_Stored rows:_
----------------------------------------

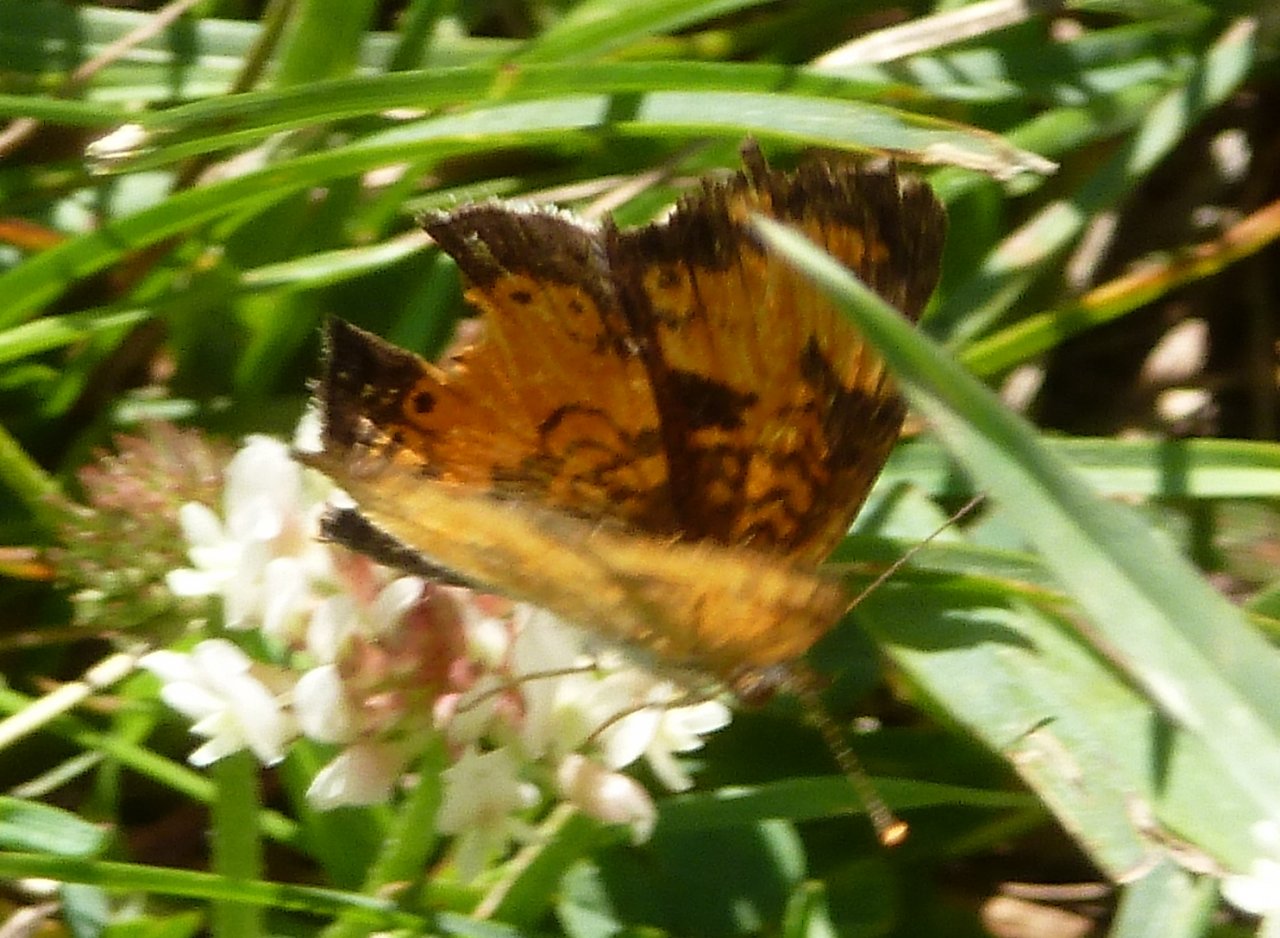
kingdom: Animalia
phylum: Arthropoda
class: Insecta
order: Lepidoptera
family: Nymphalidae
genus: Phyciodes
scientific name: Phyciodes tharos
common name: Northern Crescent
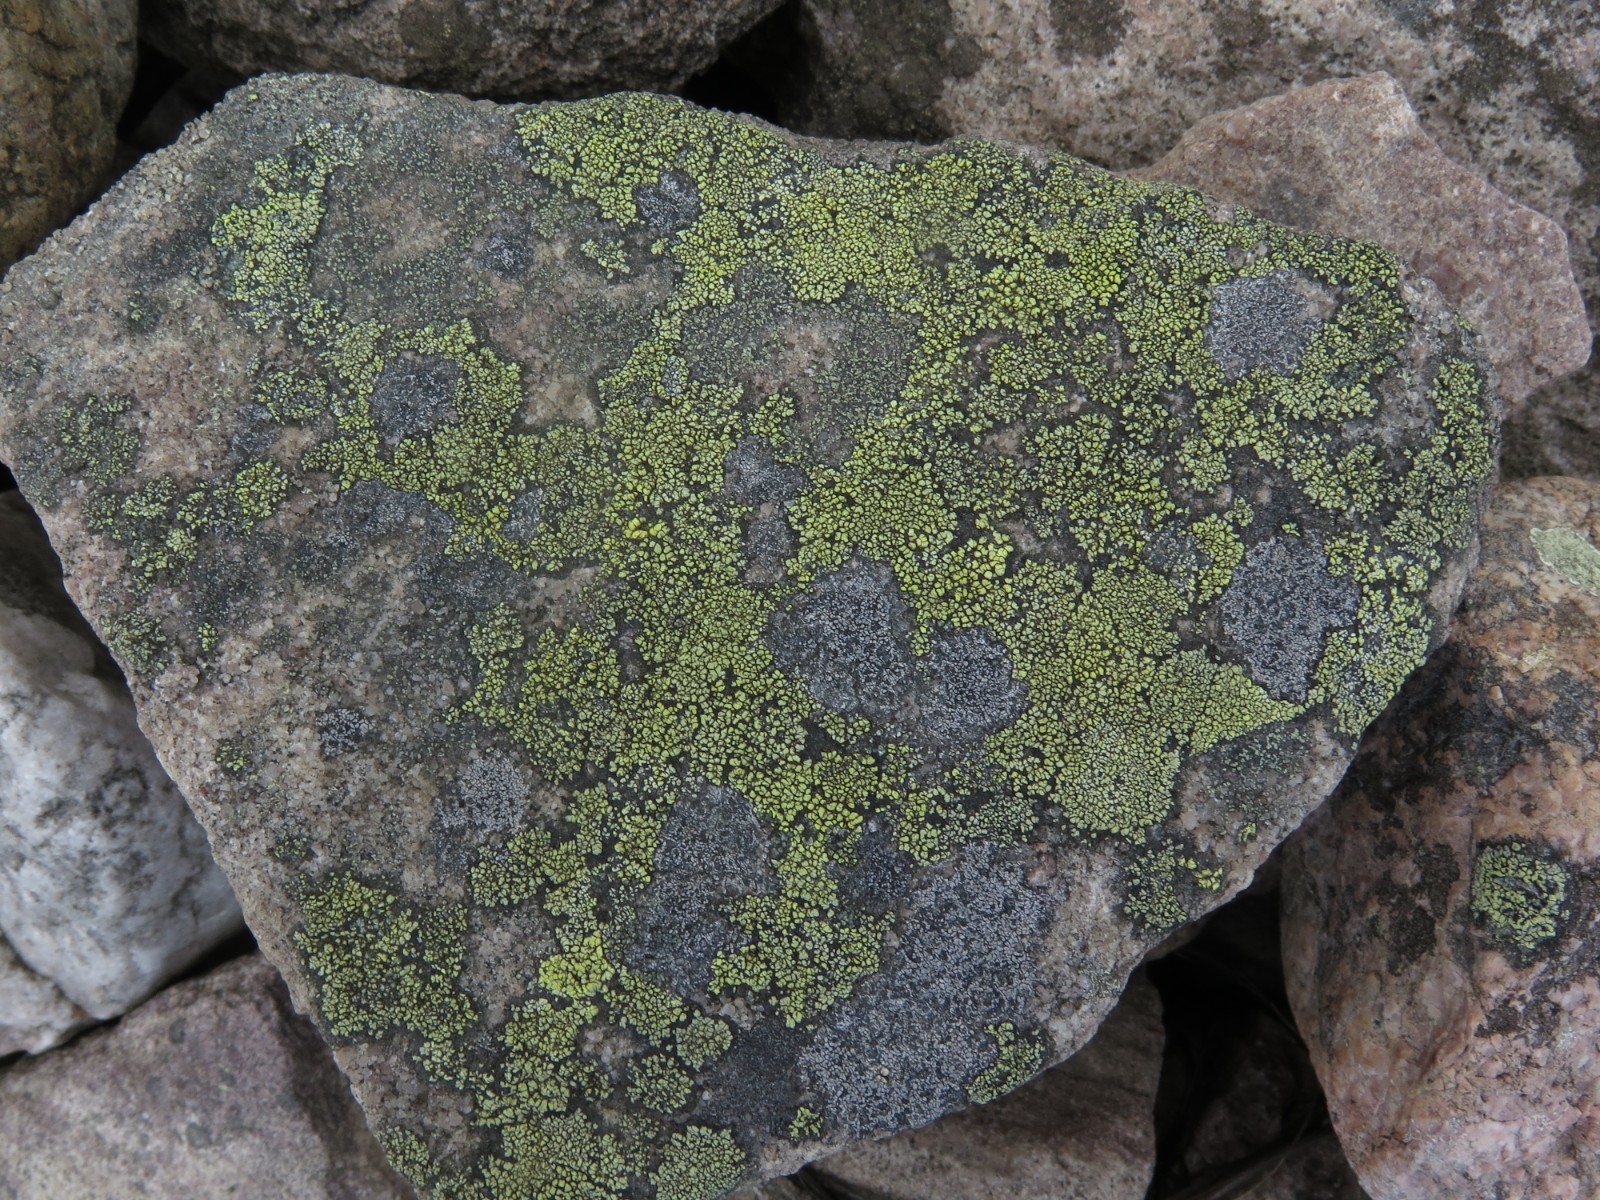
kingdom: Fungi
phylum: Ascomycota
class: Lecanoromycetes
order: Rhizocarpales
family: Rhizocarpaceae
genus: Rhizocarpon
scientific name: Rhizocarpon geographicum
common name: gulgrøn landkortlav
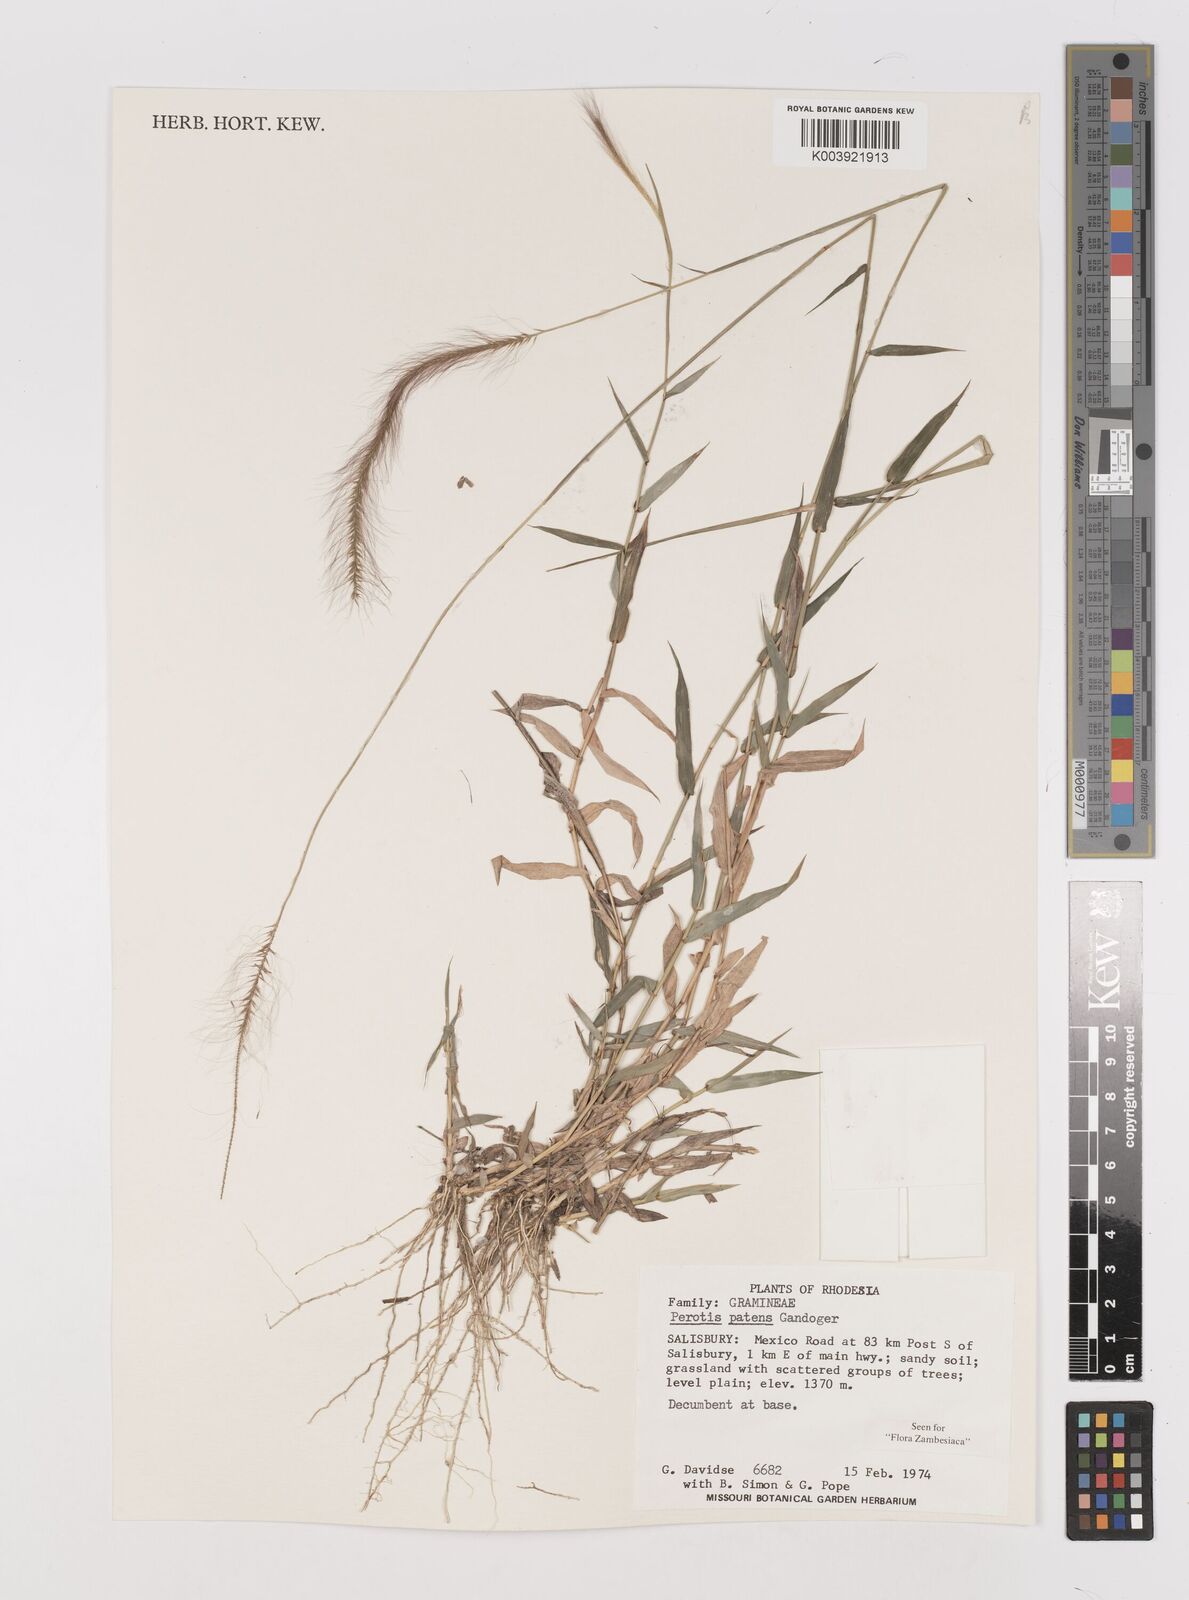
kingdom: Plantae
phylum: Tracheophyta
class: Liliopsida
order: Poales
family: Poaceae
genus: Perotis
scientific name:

----------------------------------------

Lay out the lines as a numbered list, starting at the line that has "order: Rhizocarpales" and going through the end of the records. Leave out the pictures and any blank lines.

1. order: Rhizocarpales
2. family: Rhizocarpaceae
3. genus: Rhizocarpon
4. scientific name: Rhizocarpon geographicum
5. common name: gulgrøn landkortlav
6. kingdom: Plantae
7. phylum: Tracheophyta
8. class: Liliopsida
9. order: Poales
10. family: Poaceae
11. genus: Perotis
12. scientific name:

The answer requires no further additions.